- **THE INPUT**:

-=-=-=-=-

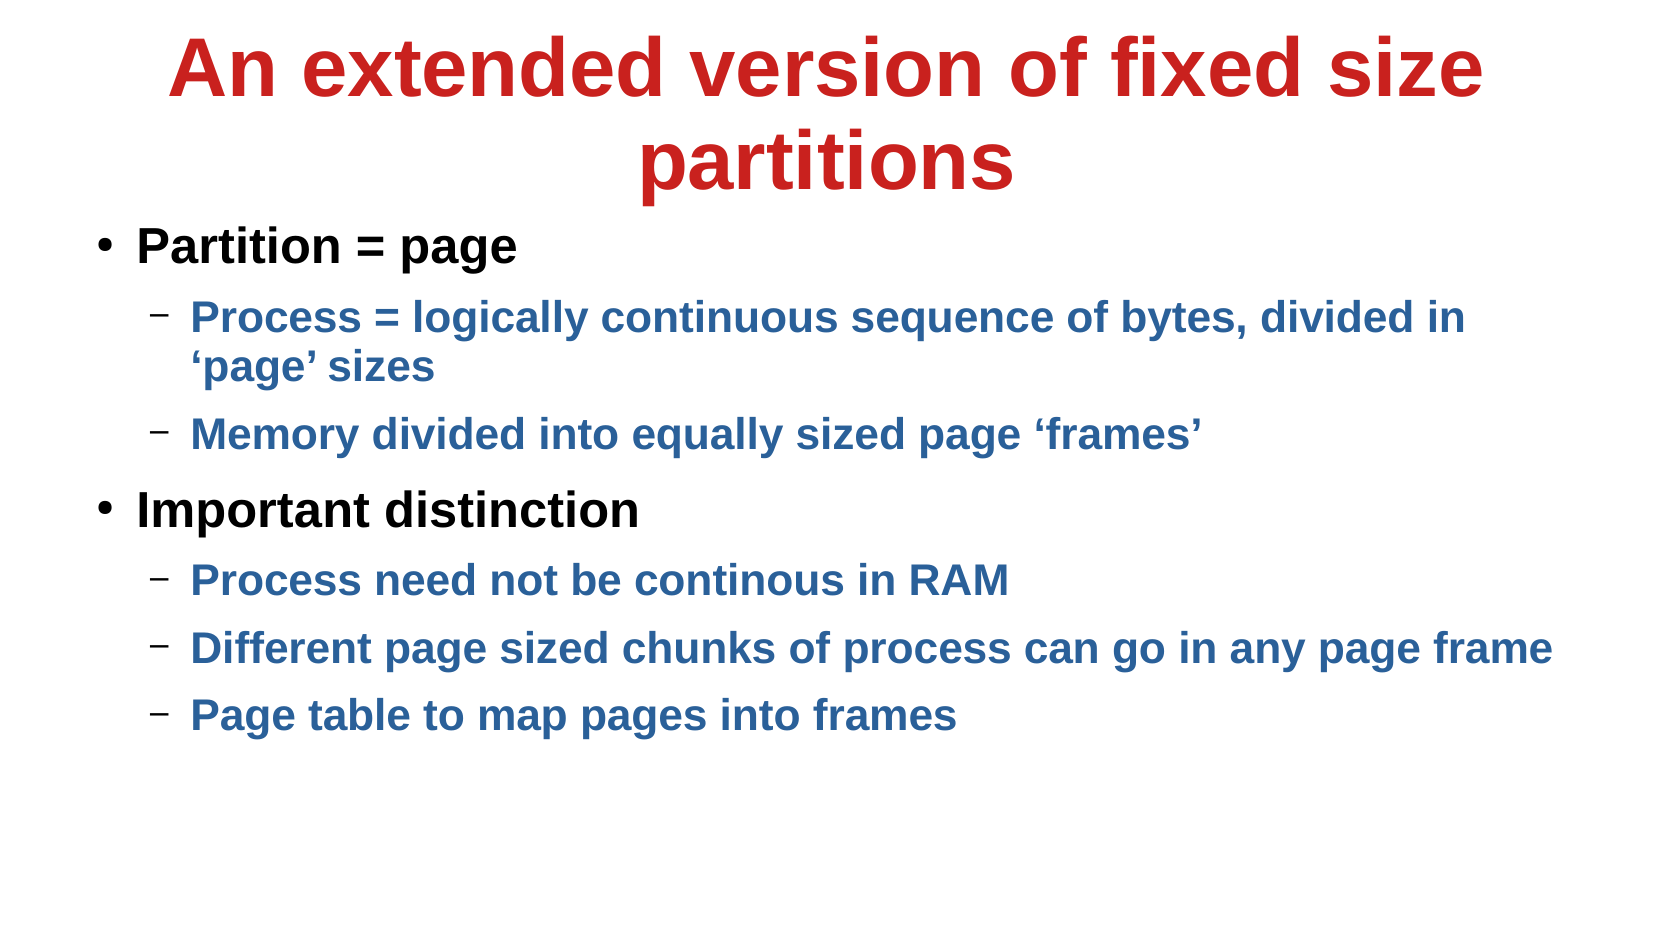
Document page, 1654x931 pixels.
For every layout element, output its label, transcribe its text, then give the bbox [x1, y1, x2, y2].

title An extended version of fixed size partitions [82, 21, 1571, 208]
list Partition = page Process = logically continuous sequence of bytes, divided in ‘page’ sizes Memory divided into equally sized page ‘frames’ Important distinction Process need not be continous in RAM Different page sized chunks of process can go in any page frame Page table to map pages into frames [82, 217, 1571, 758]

-=-=-=-=-

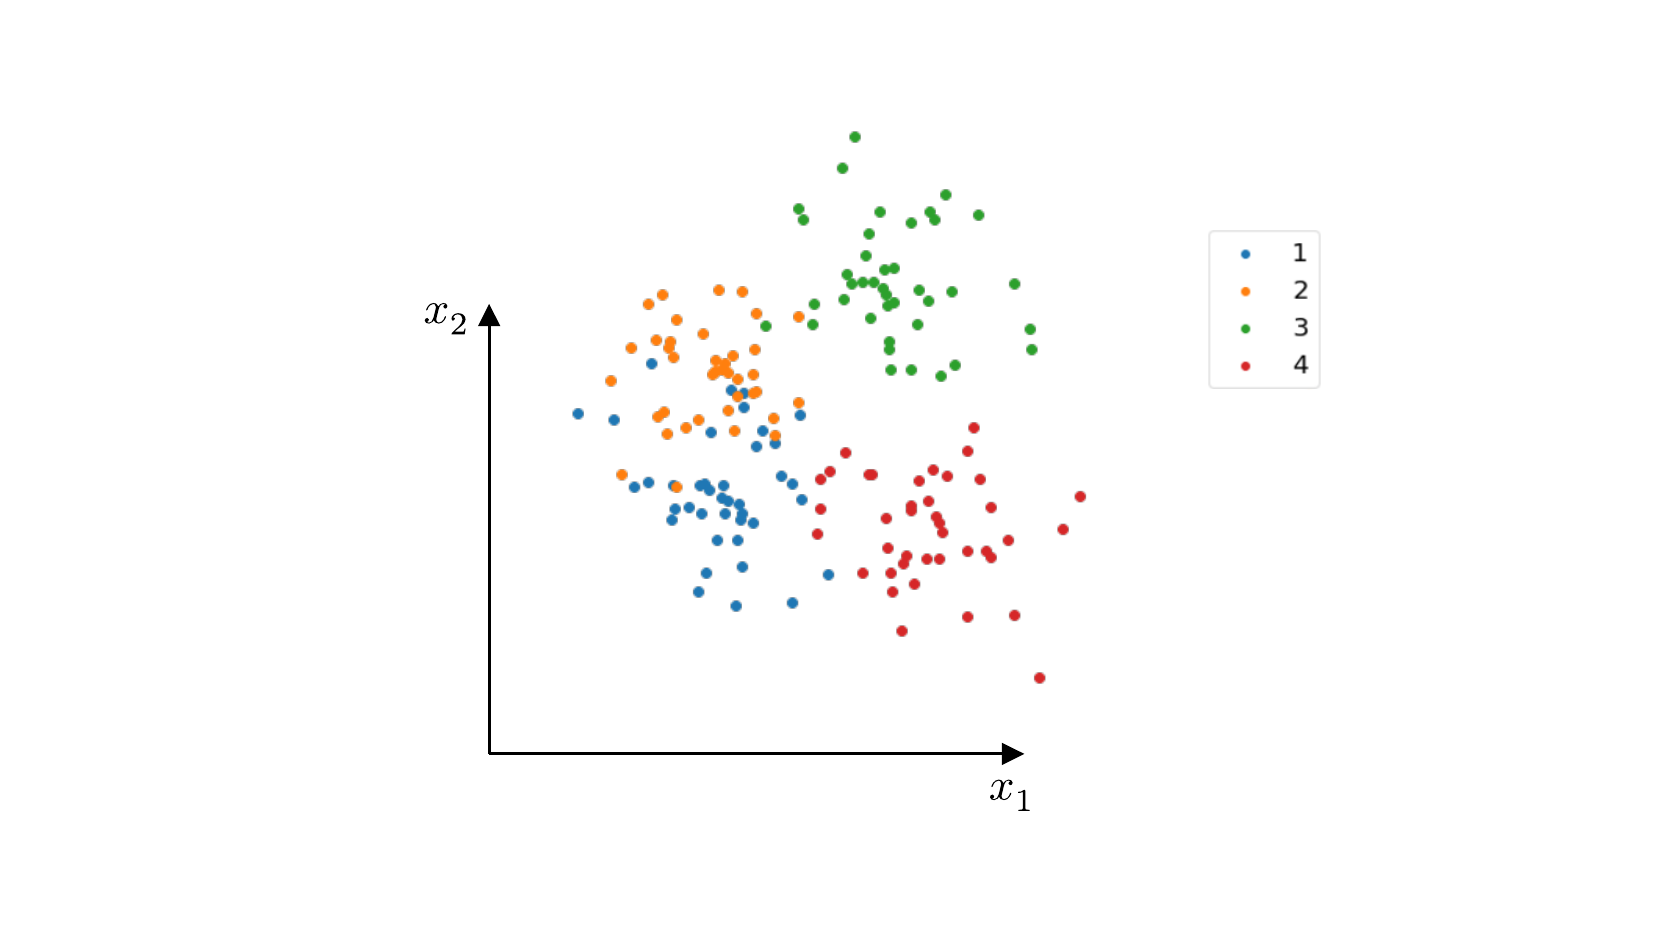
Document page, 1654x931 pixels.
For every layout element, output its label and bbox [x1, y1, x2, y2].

-=-=-=-=-

Which lines in the data above contain the word "every"? Show each of those lines in full, treating uppercase and lowercase as different.

For every layout element, output its label, transcribe its text, then give the bbox [x1, y1, x2, y2].
For every layout element, output its label and bbox [x1, y1, x2, y2].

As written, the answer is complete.